EXERCISE DESCRIPTION: In the records below, put the lines from the one containing "mehrere) Bild von Rashida. Rashida kommt aus" through the one containing "gemischt kaufen kann.", inclusive, into a Markdown table with the columns Row and Line text. Number the rows and leave out blank lines.

DATASET ENTRIES:
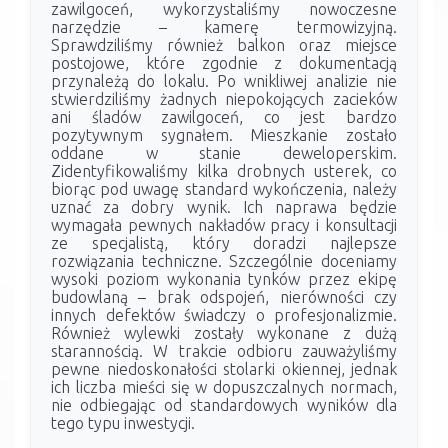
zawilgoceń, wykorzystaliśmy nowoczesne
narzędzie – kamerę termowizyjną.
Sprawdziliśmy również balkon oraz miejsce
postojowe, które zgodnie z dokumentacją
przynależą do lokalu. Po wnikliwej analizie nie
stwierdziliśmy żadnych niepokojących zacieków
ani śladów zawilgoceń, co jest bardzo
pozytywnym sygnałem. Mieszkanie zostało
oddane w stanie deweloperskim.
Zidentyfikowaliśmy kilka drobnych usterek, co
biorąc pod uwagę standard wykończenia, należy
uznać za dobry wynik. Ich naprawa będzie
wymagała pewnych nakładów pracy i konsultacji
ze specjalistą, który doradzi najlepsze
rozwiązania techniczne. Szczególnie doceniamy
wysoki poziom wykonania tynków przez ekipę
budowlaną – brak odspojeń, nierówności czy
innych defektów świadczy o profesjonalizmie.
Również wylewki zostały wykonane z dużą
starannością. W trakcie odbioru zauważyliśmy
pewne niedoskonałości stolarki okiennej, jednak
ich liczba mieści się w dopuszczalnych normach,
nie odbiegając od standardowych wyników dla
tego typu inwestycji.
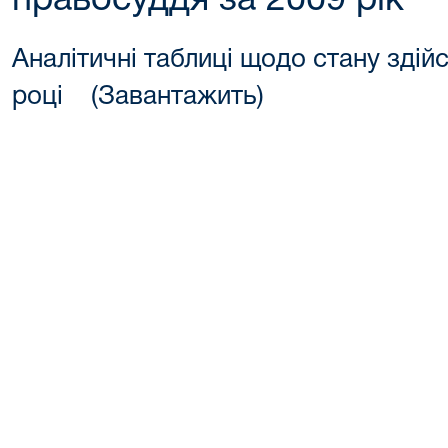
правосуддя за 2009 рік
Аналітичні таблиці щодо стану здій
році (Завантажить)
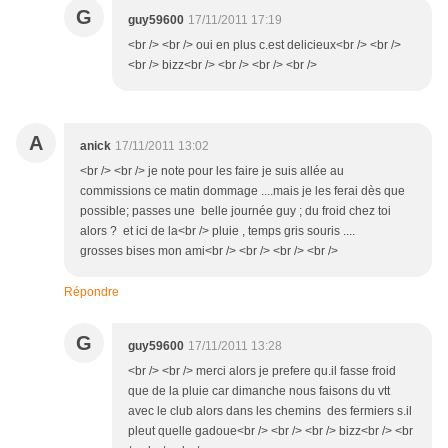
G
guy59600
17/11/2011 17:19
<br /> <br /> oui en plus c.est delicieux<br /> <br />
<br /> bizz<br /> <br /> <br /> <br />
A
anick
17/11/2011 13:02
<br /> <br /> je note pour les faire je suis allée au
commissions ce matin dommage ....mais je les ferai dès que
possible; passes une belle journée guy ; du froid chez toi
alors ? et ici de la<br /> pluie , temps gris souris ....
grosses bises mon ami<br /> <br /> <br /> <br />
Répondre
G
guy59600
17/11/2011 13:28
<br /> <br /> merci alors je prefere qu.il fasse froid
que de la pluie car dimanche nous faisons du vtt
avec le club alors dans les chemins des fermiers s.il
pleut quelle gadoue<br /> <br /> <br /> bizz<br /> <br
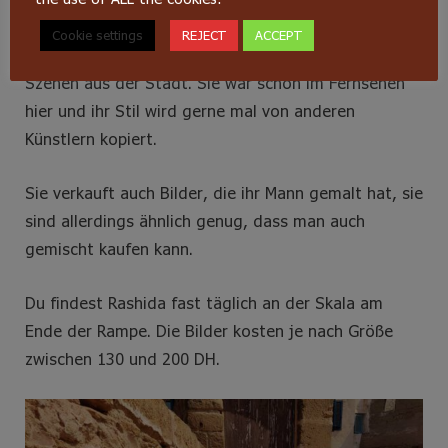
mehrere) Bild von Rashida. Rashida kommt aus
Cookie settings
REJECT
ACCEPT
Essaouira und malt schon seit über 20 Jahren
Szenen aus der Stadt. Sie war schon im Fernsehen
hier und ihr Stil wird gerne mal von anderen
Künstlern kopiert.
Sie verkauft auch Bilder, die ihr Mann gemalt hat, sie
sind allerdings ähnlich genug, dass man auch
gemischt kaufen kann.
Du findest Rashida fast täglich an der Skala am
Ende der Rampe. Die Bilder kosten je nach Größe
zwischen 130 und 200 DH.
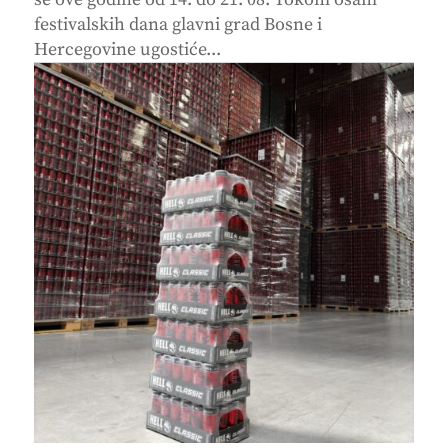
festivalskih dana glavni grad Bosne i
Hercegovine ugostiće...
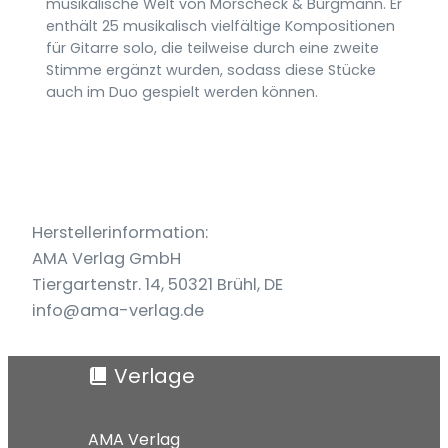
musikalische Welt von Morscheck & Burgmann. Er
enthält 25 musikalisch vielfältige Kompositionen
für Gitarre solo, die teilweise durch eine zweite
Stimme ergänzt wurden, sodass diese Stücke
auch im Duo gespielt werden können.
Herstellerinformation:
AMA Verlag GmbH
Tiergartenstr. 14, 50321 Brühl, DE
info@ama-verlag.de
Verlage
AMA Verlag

YOUR SOLUTION:
| Row | Line text |
|---|---|
| 1 | mehrere) Bild von Rashida. Rashida kommt aus |
| 2 | Cookie settings |
| 3 | REJECT |
| 4 | ACCEPT |
| 5 | Essaouira und malt schon seit über 20 Jahren |
| 6 | Szenen aus der Stadt. Sie war schon im Fernsehen |
| 7 | hier und ihr Stil wird gerne mal von anderen |
| 8 | Künstlern kopiert. |
| 9 | Sie verkauft auch Bilder, die ihr Mann gemalt hat, sie |
| 10 | sind allerdings ähnlich genug, dass man auch |
| 11 | gemischt kaufen kann. |